Included in my late mother's estate. Had a local watchsmith clean and oil it, clean up the case a bit (I clearly need to do something about the chewed up lugs, what DID my mom do with it, drop it in the Dispos-ALL?). Got it back Tuesday. Put it on a new 9mm Hirsch (the old Speidel 10mm band had been cut down to fit it, so ... 9.5mm lug?). Had this done for my sweetheart, who ... just this past weekend bought a Danish Design titanium quartz. 

Anyway.... Someone did a clumsy job luming the hands, I wonder if I should have those stripped or replaced. The dial lume is charming, but dies out within a few seconds of charging. The dial seems to have a really nice faded patina. Dunno if the gf will like it, but perhaps you will.
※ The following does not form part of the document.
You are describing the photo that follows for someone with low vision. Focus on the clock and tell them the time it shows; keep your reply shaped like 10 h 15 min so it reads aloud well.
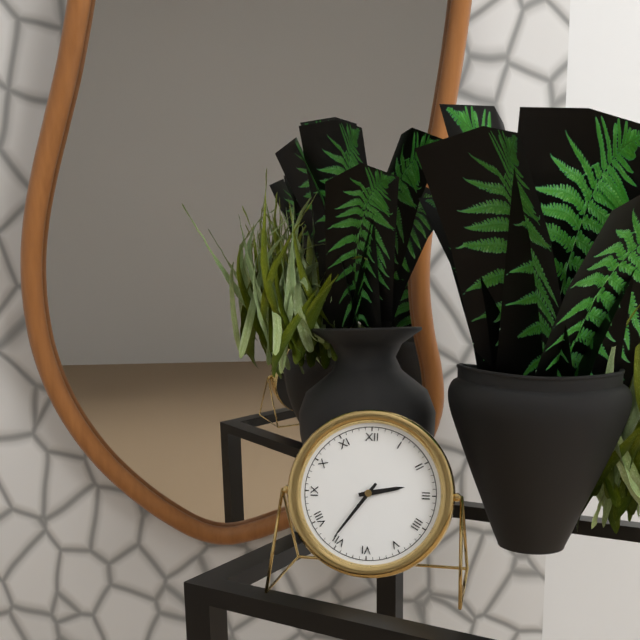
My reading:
2 h 36 min
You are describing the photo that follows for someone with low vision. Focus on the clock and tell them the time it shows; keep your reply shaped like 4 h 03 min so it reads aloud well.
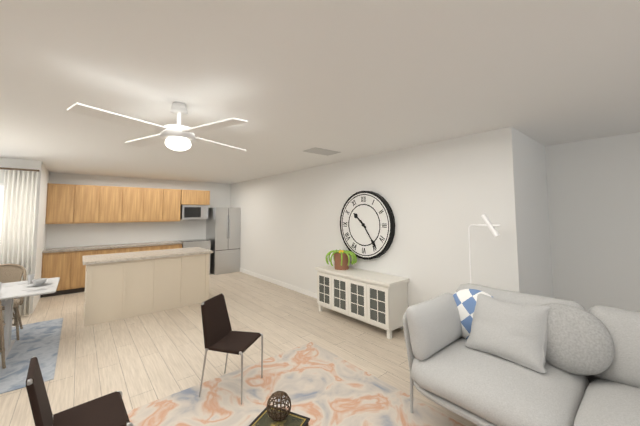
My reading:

I thought that she'd had this watch much longer than the caseback indicates. I believe the dating thread says on Bulovas, L=1950s, M=1960s, N=1970s. I felt sure she had this watch earlier than 1972.... Dial and hands seem to match a 1963 model[1] being auctioned off at the moment, I wonder if she had the caseback replaced later in the watch's life. I haven't popped the back and didn't think to have the moment photographed. Would there be a clue on the movement?

[1] Link to image gallery ONLY.


----------



## Chromejob (Jul 28, 2006)

Um, no, there's another 1973 model listed which has different hands, but clearly an identical dial. Reads "Water [new line] Resistant." The older one read "Waterproof" on one line.


----------